Sunday, February 9, 2020

Searching for Watchables

Most evenings Peggy and I waste quality time scouring our streaming sites in quest of a watchable movie or series. I have a feeling we’re not alone. Folks of a certain age have little patience for the computer-generated action thrillers churned out by studios targeting fourteen year-olds with big-screen comic books. We’ve also had our fill of Scorsese’s mobs which romanticize power or Tarantino’s orgies of revenge. There are enough gangsters in the White House.

Add to this our aversion to horror, brutality, Nazi-era depravity, apocalyptic dystopia, monsters or graphically depicted diseases ala mode. There must be a wide spectrum between all this and the Hallmark-type faith-based mush. I suppose this is what to expect from a country engaged in endless wars with domestic violence on the rise and hate groups legitimatized by the administration even as we profess evangelical religiosity.

We yearn for images and narratives of people in relationship; something with a touch of soulfulness conveyed in the visual language of cinema.

Yes, I know the world has changed. And yet something human prevails even though Barbara Stanwyck and Spencer Tracy are still dead. There has been no one to replace Jean Arthur. If Gregory Peck were alive he’d get my vote for President.

We have an array of choices presented by Amazon, Netflix, Acorn and Kanopy; thousands of movies to choose from and yet it’s a nightly chore. Of the past twenty films seen only two or three have been English language and these are Canadian or British. Most of the watchables are Asian, Israeli/Palestinian, Turkish, Iranian, Hispanic or East European.

We yearn for the creativity of Krzysztof Kieslowski whose films are zingers which probe and penetrate the human heart.

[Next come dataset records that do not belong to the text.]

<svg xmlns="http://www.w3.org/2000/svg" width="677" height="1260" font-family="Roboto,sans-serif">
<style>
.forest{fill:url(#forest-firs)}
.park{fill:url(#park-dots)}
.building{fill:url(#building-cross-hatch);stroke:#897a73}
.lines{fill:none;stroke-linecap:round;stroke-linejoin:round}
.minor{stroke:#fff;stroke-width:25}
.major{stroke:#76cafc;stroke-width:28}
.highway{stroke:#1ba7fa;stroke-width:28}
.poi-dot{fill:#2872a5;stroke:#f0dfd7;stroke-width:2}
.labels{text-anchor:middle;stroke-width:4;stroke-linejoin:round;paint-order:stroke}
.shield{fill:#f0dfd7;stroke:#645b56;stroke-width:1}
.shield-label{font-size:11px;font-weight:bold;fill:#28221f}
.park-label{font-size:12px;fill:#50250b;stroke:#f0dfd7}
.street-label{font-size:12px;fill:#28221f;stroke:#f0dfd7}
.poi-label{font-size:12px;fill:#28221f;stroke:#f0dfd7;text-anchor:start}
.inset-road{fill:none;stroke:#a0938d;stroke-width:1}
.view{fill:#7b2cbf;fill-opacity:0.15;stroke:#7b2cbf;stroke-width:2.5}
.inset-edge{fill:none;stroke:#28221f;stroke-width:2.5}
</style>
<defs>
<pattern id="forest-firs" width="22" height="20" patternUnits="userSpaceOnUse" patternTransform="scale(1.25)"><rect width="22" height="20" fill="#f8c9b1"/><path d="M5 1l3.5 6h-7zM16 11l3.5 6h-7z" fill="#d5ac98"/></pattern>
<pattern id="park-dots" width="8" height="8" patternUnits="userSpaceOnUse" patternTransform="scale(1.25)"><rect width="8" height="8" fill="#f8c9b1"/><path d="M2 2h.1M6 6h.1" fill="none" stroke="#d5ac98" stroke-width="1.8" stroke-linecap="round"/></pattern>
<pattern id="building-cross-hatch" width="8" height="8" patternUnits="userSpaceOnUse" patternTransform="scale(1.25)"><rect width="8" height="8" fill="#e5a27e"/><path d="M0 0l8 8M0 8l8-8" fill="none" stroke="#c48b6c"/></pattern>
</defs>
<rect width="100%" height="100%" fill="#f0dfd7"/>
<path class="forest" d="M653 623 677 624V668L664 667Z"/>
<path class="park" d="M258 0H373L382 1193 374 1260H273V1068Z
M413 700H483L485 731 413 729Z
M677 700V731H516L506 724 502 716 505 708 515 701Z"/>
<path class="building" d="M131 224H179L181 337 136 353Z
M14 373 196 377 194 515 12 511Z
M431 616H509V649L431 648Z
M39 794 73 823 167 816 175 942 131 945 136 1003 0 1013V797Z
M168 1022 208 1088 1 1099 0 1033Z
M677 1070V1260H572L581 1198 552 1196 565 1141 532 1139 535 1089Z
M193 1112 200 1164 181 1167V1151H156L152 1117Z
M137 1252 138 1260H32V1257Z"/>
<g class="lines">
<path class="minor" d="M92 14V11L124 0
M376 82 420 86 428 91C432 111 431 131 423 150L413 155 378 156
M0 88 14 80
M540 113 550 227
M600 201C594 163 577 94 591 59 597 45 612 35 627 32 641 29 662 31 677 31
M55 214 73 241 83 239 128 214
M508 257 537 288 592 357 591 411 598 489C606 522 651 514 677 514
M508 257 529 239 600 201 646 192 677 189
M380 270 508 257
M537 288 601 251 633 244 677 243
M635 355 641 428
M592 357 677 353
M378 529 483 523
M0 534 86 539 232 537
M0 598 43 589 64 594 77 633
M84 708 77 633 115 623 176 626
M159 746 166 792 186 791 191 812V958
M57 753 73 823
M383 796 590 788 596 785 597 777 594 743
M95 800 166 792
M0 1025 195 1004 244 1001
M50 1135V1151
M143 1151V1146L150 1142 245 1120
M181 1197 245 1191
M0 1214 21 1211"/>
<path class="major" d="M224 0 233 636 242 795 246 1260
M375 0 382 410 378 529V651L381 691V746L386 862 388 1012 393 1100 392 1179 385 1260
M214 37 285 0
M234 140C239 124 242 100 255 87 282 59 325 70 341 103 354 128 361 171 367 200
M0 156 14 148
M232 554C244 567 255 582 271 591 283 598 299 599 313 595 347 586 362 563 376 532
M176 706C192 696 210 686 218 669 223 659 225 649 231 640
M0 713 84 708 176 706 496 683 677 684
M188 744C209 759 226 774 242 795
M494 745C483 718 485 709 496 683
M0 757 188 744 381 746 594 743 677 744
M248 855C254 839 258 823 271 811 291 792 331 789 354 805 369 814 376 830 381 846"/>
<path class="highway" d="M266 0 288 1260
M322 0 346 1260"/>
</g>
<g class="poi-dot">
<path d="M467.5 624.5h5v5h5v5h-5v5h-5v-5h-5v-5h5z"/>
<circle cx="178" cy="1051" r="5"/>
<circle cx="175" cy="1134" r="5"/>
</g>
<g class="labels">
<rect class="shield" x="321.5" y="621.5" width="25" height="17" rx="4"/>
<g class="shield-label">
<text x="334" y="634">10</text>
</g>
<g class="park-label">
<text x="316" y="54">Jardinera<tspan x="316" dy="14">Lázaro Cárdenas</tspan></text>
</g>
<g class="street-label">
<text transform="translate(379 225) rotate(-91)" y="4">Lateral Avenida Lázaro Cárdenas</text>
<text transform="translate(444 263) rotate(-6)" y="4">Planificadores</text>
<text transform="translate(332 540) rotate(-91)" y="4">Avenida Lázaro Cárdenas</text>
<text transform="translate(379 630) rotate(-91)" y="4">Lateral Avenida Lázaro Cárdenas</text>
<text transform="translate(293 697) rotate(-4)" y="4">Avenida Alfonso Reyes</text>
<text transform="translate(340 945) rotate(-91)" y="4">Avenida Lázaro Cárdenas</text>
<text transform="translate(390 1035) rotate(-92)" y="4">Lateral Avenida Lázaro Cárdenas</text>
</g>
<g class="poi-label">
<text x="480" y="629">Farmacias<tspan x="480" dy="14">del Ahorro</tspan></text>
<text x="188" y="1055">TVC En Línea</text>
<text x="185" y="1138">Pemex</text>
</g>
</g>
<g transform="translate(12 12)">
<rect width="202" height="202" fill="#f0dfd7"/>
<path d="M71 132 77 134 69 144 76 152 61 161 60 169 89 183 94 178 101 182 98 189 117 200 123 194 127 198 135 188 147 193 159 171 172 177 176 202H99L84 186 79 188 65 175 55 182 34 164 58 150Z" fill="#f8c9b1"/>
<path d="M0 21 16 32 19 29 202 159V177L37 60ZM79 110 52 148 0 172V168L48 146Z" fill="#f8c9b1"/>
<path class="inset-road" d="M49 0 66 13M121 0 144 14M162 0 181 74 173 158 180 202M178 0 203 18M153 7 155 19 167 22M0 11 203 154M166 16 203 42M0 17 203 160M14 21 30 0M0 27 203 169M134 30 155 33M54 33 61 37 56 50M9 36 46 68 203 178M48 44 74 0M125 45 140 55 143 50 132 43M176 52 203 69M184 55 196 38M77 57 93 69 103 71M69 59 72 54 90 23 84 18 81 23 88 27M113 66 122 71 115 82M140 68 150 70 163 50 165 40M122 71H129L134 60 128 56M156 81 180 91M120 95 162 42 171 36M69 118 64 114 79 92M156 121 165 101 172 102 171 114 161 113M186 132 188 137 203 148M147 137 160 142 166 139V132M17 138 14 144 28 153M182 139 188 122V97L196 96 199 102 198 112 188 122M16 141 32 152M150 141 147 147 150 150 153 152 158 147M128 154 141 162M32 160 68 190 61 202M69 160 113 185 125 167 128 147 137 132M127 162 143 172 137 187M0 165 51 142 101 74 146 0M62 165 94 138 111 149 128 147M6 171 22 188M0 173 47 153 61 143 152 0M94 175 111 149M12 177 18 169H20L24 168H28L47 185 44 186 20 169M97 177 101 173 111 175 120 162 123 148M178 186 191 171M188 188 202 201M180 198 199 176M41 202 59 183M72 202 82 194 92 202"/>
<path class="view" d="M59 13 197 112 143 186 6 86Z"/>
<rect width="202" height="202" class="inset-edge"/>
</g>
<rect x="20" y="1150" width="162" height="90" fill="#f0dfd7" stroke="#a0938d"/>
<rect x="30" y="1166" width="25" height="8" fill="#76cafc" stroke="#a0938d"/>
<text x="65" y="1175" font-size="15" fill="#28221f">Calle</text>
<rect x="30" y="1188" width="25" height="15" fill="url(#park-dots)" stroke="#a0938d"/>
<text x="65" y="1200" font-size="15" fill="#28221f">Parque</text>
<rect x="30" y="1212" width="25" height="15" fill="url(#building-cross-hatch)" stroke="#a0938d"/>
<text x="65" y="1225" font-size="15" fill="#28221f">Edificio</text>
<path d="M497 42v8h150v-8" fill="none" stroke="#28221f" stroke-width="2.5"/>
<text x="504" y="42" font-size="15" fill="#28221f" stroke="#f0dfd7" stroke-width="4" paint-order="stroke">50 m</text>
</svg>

Dennis Potter also had the chops to lay bare the inner landscape with emotional resonance. Both directors are gone but very present by the void they left.

I have recently been introduced to the edgy films of Jim Jarmusch. He lives in the demi-monde with large doses of black humor with a sardonic touch . It's a cultivated taste I have prepared a table before me in the presence of its ironies.

Perhaps we are knights-errant like that man from La Mancha tilting windmills, lost in time. I’d like to believe the art of cinema is still alive beyond murder and mayhem, as evidenced by the current oeuvre of Nuri Bilge Ceylon, Wong Kar-Wei and emerging artists in South Korea and South America.